◆ Task statement: Copy out every line of the data that follows, exactly.

[Material to process — start]

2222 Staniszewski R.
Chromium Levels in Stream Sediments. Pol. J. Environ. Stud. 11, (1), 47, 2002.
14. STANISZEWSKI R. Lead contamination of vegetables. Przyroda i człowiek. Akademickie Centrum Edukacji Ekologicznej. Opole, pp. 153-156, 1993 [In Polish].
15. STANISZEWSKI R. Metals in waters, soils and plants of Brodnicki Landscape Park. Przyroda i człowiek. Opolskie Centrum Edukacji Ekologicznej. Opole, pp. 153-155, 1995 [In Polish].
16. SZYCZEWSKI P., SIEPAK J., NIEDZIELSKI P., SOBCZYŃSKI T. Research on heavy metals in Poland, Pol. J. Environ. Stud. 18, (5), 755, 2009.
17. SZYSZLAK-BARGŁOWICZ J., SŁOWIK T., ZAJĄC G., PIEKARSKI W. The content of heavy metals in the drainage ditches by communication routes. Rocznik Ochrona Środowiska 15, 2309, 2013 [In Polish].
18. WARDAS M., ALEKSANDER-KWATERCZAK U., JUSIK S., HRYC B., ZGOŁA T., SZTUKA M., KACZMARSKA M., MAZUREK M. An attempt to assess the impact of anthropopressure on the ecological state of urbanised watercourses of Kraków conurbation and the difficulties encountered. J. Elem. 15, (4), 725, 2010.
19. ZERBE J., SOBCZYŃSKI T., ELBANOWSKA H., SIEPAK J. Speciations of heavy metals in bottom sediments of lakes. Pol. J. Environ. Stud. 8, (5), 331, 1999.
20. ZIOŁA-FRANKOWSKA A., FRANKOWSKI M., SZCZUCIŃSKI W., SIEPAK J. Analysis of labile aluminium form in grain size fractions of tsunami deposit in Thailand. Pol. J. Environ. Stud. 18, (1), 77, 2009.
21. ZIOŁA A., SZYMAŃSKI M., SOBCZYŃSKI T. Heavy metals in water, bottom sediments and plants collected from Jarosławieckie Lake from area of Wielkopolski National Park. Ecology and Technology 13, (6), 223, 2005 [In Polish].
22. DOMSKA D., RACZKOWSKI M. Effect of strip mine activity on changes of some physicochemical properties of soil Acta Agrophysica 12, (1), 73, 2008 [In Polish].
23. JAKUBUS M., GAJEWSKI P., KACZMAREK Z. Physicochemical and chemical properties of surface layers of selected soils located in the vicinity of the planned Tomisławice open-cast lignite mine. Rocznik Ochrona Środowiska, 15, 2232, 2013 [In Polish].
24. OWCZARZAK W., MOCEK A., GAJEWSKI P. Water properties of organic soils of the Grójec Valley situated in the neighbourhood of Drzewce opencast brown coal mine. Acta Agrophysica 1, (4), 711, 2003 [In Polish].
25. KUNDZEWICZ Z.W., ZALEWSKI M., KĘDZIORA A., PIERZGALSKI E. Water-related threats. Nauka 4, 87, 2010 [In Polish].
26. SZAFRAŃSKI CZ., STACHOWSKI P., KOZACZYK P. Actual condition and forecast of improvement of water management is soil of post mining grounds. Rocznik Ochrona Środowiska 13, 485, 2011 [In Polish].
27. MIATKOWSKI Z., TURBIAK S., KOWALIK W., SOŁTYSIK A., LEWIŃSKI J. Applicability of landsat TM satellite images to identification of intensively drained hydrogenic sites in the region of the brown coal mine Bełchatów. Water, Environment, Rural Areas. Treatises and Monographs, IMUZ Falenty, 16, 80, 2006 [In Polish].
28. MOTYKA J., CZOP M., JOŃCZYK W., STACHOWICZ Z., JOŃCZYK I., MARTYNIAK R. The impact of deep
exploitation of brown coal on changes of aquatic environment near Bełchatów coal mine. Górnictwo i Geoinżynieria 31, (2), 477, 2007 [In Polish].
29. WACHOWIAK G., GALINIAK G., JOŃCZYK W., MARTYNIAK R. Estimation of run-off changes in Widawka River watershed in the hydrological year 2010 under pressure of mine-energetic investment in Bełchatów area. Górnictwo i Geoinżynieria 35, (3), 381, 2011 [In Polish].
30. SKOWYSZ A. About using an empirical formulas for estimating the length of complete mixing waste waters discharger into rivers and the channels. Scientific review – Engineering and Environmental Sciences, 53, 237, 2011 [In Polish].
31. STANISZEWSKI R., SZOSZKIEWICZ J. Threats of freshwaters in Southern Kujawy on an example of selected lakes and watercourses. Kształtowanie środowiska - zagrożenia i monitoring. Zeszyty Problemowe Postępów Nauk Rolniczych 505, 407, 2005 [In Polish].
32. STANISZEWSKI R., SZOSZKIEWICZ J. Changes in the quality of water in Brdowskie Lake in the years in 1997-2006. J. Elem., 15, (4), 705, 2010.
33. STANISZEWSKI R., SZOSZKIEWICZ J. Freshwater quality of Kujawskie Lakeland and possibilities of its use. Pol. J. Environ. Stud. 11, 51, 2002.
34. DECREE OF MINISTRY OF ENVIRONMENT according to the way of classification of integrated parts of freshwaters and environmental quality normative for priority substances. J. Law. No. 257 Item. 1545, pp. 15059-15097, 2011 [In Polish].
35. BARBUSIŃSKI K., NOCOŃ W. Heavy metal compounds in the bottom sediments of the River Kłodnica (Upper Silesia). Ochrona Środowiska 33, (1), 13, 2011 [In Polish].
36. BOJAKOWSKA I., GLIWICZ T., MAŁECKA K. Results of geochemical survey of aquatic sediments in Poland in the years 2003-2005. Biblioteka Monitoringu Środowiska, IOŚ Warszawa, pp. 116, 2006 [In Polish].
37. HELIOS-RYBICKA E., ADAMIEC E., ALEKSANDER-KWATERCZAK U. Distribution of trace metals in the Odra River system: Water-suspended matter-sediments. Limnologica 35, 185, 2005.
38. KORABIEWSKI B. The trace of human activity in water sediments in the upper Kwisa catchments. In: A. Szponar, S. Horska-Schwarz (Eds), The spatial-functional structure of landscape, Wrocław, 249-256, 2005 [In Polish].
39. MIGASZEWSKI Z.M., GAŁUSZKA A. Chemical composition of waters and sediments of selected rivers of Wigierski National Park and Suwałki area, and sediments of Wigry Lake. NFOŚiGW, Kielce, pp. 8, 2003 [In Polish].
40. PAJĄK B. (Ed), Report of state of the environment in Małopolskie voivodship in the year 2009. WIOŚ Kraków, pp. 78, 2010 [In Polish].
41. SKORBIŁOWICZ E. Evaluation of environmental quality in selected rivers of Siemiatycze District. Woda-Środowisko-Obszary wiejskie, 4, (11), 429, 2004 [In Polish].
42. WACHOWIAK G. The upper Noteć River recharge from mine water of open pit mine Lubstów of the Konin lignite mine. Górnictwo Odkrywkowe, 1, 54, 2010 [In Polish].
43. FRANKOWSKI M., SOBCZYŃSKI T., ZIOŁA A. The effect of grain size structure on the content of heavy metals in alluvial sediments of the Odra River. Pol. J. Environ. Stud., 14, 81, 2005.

[Material to process — finish]

◆ Result of the exercise:
2222 Staniszewski R.
Chromium Levels in Stream Sediments. Pol. J. Environ. Stud. 11, (1), 47, 2002.
14. STANISZEWSKI R. Lead contamination of vegetables. Przyroda i człowiek. Akademickie Centrum Edukacji Ekologicznej. Opole, pp. 153-156, 1993 [In Polish].
15. STANISZEWSKI R. Metals in waters, soils and plants of Brodnicki Landscape Park. Przyroda i człowiek. Opolskie Centrum Edukacji Ekologicznej. Opole, pp. 153-155, 1995 [In Polish].
16. SZYCZEWSKI P., SIEPAK J., NIEDZIELSKI P., SOBCZYŃSKI T. Research on heavy metals in Poland, Pol. J. Environ. Stud. 18, (5), 755, 2009.
17. SZYSZLAK-BARGŁOWICZ J., SŁOWIK T., ZAJĄC G., PIEKARSKI W. The content of heavy metals in the drainage ditches by communication routes. Rocznik Ochrona Środowiska 15, 2309, 2013 [In Polish].
18. WARDAS M., ALEKSANDER-KWATERCZAK U., JUSIK S., HRYC B., ZGOŁA T., SZTUKA M., KACZMARSKA M., MAZUREK M. An attempt to assess the impact of anthropopressure on the ecological state of urbanised watercourses of Kraków conurbation and the difficulties encountered. J. Elem. 15, (4), 725, 2010.
19. ZERBE J., SOBCZYŃSKI T., ELBANOWSKA H., SIEPAK J. Speciations of heavy metals in bottom sediments of lakes. Pol. J. Environ. Stud. 8, (5), 331, 1999.
20. ZIOŁA-FRANKOWSKA A., FRANKOWSKI M., SZCZUCIŃSKI W., SIEPAK J. Analysis of labile aluminium form in grain size fractions of tsunami deposit in Thailand. Pol. J. Environ. Stud. 18, (1), 77, 2009.
21. ZIOŁA A., SZYMAŃSKI M., SOBCZYŃSKI T. Heavy metals in water, bottom sediments and plants collected from Jarosławieckie Lake from area of Wielkopolski National Park. Ecology and Technology 13, (6), 223, 2005 [In Polish].
22. DOMSKA D., RACZKOWSKI M. Effect of strip mine activity on changes of some physicochemical properties of soil Acta Agrophysica 12, (1), 73, 2008 [In Polish].
23. JAKUBUS M., GAJEWSKI P., KACZMAREK Z. Physicochemical and chemical properties of surface layers of selected soils located in the vicinity of the planned Tomisławice open-cast lignite mine. Rocznik Ochrona Środowiska, 15, 2232, 2013 [In Polish].
24. OWCZARZAK W., MOCEK A., GAJEWSKI P. Water properties of organic soils of the Grójec Valley situated in the neighbourhood of Drzewce opencast brown coal mine. Acta Agrophysica 1, (4), 711, 2003 [In Polish].
25. KUNDZEWICZ Z.W., ZALEWSKI M., KĘDZIORA A., PIERZGALSKI E. Water-related threats. Nauka 4, 87, 2010 [In Polish].
26. SZAFRAŃSKI CZ., STACHOWSKI P., KOZACZYK P. Actual condition and forecast of improvement of water management is soil of post mining grounds. Rocznik Ochrona Środowiska 13, 485, 2011 [In Polish].
27. MIATKOWSKI Z., TURBIAK S., KOWALIK W., SOŁTYSIK A., LEWIŃSKI J. Applicability of landsat TM satellite images to identification of intensively drained hydrogenic sites in the region of the brown coal mine Bełchatów. Water, Environment, Rural Areas. Treatises and Monographs, IMUZ Falenty, 16, 80, 2006 [In Polish].
28. MOTYKA J., CZOP M., JOŃCZYK W., STACHOWICZ Z., JOŃCZYK I., MARTYNIAK R. The impact of deep
exploitation of brown coal on changes of aquatic environment near Bełchatów coal mine. Górnictwo i Geoinżynieria 31, (2), 477, 2007 [In Polish].
29. WACHOWIAK G., GALINIAK G., JOŃCZYK W., MARTYNIAK R. Estimation of run-off changes in Widawka River watershed in the hydrological year 2010 under pressure of mine-energetic investment in Bełchatów area. Górnictwo i Geoinżynieria 35, (3), 381, 2011 [In Polish].
30. SKOWYSZ A. About using an empirical formulas for estimating the length of complete mixing waste waters discharger into rivers and the channels. Scientific review – Engineering and Environmental Sciences, 53, 237, 2011 [In Polish].
31. STANISZEWSKI R., SZOSZKIEWICZ J. Threats of freshwaters in Southern Kujawy on an example of selected lakes and watercourses. Kształtowanie środowiska - zagrożenia i monitoring. Zeszyty Problemowe Postępów Nauk Rolniczych 505, 407, 2005 [In Polish].
32. STANISZEWSKI R., SZOSZKIEWICZ J. Changes in the quality of water in Brdowskie Lake in the years in 1997-2006. J. Elem., 15, (4), 705, 2010.
33. STANISZEWSKI R., SZOSZKIEWICZ J. Freshwater quality of Kujawskie Lakeland and possibilities of its use. Pol. J. Environ. Stud. 11, 51, 2002.
34. DECREE OF MINISTRY OF ENVIRONMENT according to the way of classification of integrated parts of freshwaters and environmental quality normative for priority substances. J. Law. No. 257 Item. 1545, pp. 15059-15097, 2011 [In Polish].
35. BARBUSIŃSKI K., NOCOŃ W. Heavy metal compounds in the bottom sediments of the River Kłodnica (Upper Silesia). Ochrona Środowiska 33, (1), 13, 2011 [In Polish].
36. BOJAKOWSKA I., GLIWICZ T., MAŁECKA K. Results of geochemical survey of aquatic sediments in Poland in the years 2003-2005. Biblioteka Monitoringu Środowiska, IOŚ Warszawa, pp. 116, 2006 [In Polish].
37. HELIOS-RYBICKA E., ADAMIEC E., ALEKSANDER-KWATERCZAK U. Distribution of trace metals in the Odra River system: Water-suspended matter-sediments. Limnologica 35, 185, 2005.
38. KORABIEWSKI B. The trace of human activity in water sediments in the upper Kwisa catchments. In: A. Szponar, S. Horska-Schwarz (Eds), The spatial-functional structure of landscape, Wrocław, 249-256, 2005 [In Polish].
39. MIGASZEWSKI Z.M., GAŁUSZKA A. Chemical composition of waters and sediments of selected rivers of Wigierski National Park and Suwałki area, and sediments of Wigry Lake. NFOŚiGW, Kielce, pp. 8, 2003 [In Polish].
40. PAJĄK B. (Ed), Report of state of the environment in Małopolskie voivodship in the year 2009. WIOŚ Kraków, pp. 78, 2010 [In Polish].
41. SKORBIŁOWICZ E. Evaluation of environmental quality in selected rivers of Siemiatycze District. Woda-Środowisko-Obszary wiejskie, 4, (11), 429, 2004 [In Polish].
42. WACHOWIAK G. The upper Noteć River recharge from mine water of open pit mine Lubstów of the Konin lignite mine. Górnictwo Odkrywkowe, 1, 54, 2010 [In Polish].
43. FRANKOWSKI M., SOBCZYŃSKI T., ZIOŁA A. The effect of grain size structure on the content of heavy metals in alluvial sediments of the Odra River. Pol. J. Environ. Stud., 14, 81, 2005.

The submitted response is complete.